Dataset records:
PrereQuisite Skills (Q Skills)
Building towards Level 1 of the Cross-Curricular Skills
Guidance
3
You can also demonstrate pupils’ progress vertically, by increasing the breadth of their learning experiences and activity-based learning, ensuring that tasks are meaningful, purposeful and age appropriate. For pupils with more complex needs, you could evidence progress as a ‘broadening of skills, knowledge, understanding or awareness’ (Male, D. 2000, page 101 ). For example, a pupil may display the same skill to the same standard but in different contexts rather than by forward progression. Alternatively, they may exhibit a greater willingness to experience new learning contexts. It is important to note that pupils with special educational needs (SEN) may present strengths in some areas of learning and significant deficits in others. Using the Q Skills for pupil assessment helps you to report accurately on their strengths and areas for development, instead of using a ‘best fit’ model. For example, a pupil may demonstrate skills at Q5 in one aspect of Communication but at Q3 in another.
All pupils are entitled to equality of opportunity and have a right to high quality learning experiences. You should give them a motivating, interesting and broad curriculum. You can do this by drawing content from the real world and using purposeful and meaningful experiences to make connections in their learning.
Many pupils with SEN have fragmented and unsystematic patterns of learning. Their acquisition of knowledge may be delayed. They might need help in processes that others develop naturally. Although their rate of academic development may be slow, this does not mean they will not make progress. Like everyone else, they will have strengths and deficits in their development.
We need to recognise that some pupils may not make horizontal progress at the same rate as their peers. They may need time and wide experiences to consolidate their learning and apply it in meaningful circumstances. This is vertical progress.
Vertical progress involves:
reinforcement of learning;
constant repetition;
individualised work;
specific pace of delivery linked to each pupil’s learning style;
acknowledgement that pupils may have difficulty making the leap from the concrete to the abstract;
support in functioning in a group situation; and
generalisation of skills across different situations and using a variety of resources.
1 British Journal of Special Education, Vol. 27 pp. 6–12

Exercise instructions: Reproduce every record above exactly.

Task output:
PrereQuisite Skills (Q Skills)
Building towards Level 1 of the Cross-Curricular Skills
Guidance
3
You can also demonstrate pupils’ progress vertically, by increasing the breadth of their learning experiences and activity-based learning, ensuring that tasks are meaningful, purposeful and age appropriate. For pupils with more complex needs, you could evidence progress as a ‘broadening of skills, knowledge, understanding or awareness’ (Male, D. 2000, page 101 ). For example, a pupil may display the same skill to the same standard but in different contexts rather than by forward progression. Alternatively, they may exhibit a greater willingness to experience new learning contexts. It is important to note that pupils with special educational needs (SEN) may present strengths in some areas of learning and significant deficits in others. Using the Q Skills for pupil assessment helps you to report accurately on their strengths and areas for development, instead of using a ‘best fit’ model. For example, a pupil may demonstrate skills at Q5 in one aspect of Communication but at Q3 in another.
All pupils are entitled to equality of opportunity and have a right to high quality learning experiences. You should give them a motivating, interesting and broad curriculum. You can do this by drawing content from the real world and using purposeful and meaningful experiences to make connections in their learning.
Many pupils with SEN have fragmented and unsystematic patterns of learning. Their acquisition of knowledge may be delayed. They might need help in processes that others develop naturally. Although their rate of academic development may be slow, this does not mean they will not make progress. Like everyone else, they will have strengths and deficits in their development.
We need to recognise that some pupils may not make horizontal progress at the same rate as their peers. They may need time and wide experiences to consolidate their learning and apply it in meaningful circumstances. This is vertical progress.
Vertical progress involves:
reinforcement of learning;
constant repetition;
individualised work;
specific pace of delivery linked to each pupil’s learning style;
acknowledgement that pupils may have difficulty making the leap from the concrete to the abstract;
support in functioning in a group situation; and
generalisation of skills across different situations and using a variety of resources.
1 British Journal of Special Education, Vol. 27 pp. 6–12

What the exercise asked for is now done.